What to do ▸ Among the entries that follow, tally the lines with the string "world". Give no more than the number.

---------- Source data

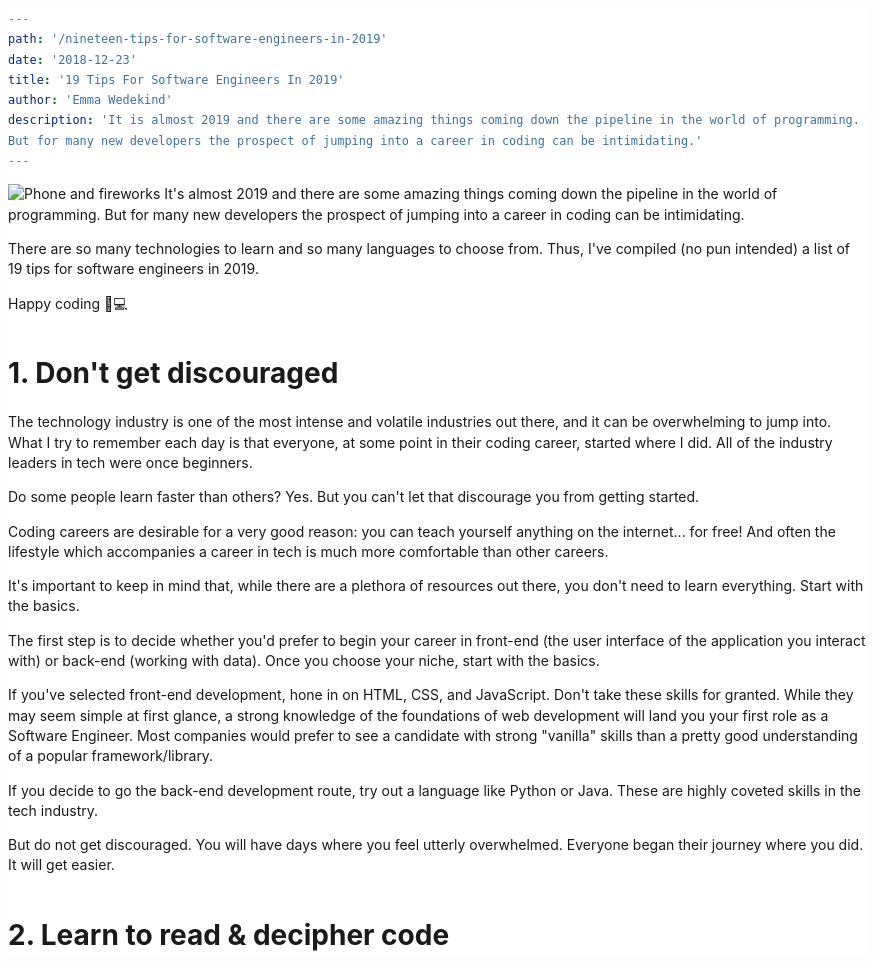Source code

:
 ```yaml
---
path: '/nineteen-tips-for-software-engineers-in-2019'
date: '2018-12-23'
title: '19 Tips For Software Engineers In 2019'
author: 'Emma Wedekind'
description: 'It is almost 2019 and there are some amazing things coming down the pipeline in the world of programming. But for many new developers the prospect of jumping into a career in coding can be intimidating.'
---
```


![Phone and fireworks](https://images.unsplash.com/photo-1514862474054-e3509f8af30f?ixlib=rb-1.2.1&ixid=eyJhcHBfaWQiOjEyMDd9&auto=format&fit=crop&w=2250&q=80)
It's almost 2019 and there are some amazing things coming down the pipeline in the world of programming. But for many new developers the prospect of jumping into a career in coding can be intimidating.

There are so many technologies to learn and so many languages to choose from. Thus, I've compiled (no pun intended) a list of 19 tips for software engineers in 2019.

Happy coding 🤩💻

# 1. Don't get discouraged

The technology industry is one of the most intense and volatile industries out there, and it can be overwhelming to jump into. What I try to remember each day is that everyone, at some point in their coding career, started where I did. All of the industry leaders in tech were once beginners.

Do some people learn faster than others? Yes. But you can't let that discourage you from getting started.

Coding careers are desirable for a very good reason: you can teach yourself anything on the internet... for free! And often the lifestyle which accompanies a career in tech is much more comfortable than other careers.

It's important to keep in mind that, while there are a plethora of resources out there, you don't need to learn everything. Start with the basics.

The first step is to decide whether you'd prefer to begin your career in front-end (the user interface of the application you interact with) or back-end (working with data). Once you choose your niche, start with the basics.

If you've selected front-end development, hone in on HTML, CSS, and JavaScript. Don't take these skills for granted. While they may seem simple at first glance, a strong knowledge of the foundations of web development will land you your first role as a Software Engineer. Most companies would prefer to see a candidate with strong "vanilla" skills than a pretty good understanding of a popular framework/library.

If you decide to go the back-end development route, try out a language like Python or Java. These are highly coveted skills in the tech industry.

But do not get discouraged. You will have days where you feel utterly overwhelmed. Everyone began their journey where you did. It will get easier.

# 2. Learn to read & decipher code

--------------------

Exercise answer ▸ 2